> [Data for analysis]
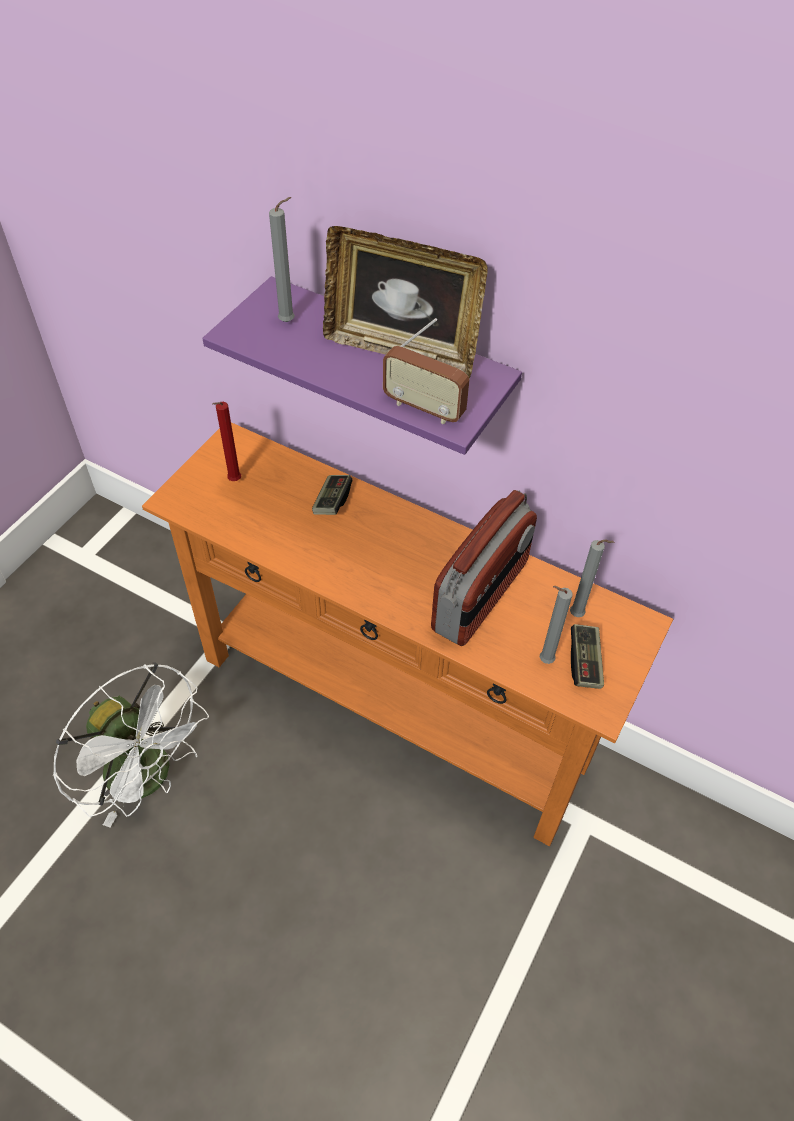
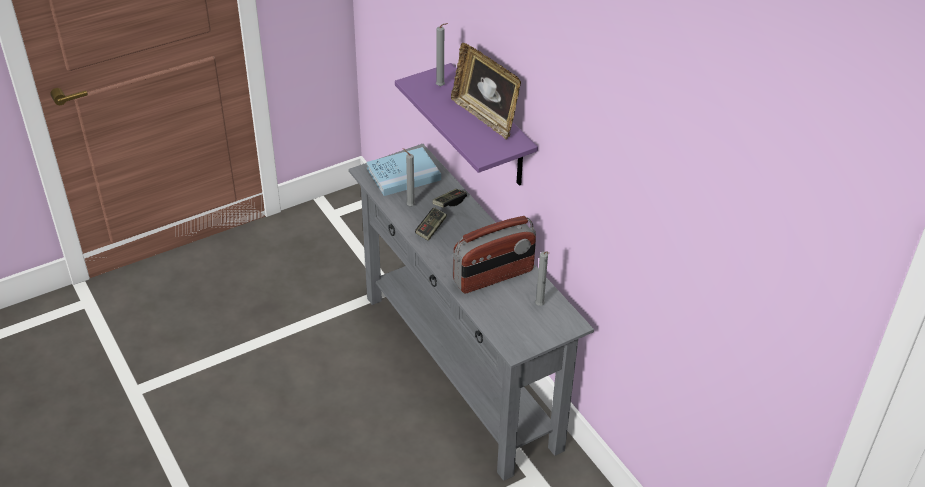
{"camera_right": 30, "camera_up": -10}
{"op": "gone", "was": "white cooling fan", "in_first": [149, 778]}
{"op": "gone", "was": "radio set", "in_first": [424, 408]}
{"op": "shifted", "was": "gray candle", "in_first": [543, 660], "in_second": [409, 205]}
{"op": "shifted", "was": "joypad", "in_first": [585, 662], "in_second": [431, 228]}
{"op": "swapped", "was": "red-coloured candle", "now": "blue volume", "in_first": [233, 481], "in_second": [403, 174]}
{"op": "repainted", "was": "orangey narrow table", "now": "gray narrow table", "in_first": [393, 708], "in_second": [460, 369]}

> [Problem statement] Show every line from the entries that includes the word "shifted".

> [Answer for the task]
{"op": "shifted", "was": "gray candle", "in_first": [543, 660], "in_second": [409, 205]}
{"op": "shifted", "was": "joypad", "in_first": [585, 662], "in_second": [431, 228]}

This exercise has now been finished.